Collected data:

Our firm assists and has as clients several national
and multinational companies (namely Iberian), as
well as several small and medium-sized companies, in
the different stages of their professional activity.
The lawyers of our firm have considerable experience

◆ To-do item ◆
Rewrite the listing, swapping "lawyers" for "attorneys" and leaving everything else the same.

◆ Result of the task ◆
Our firm assists and has as clients several national
and multinational companies (namely Iberian), as
well as several small and medium-sized companies, in
the different stages of their professional activity.
The attorneys of our firm have considerable experience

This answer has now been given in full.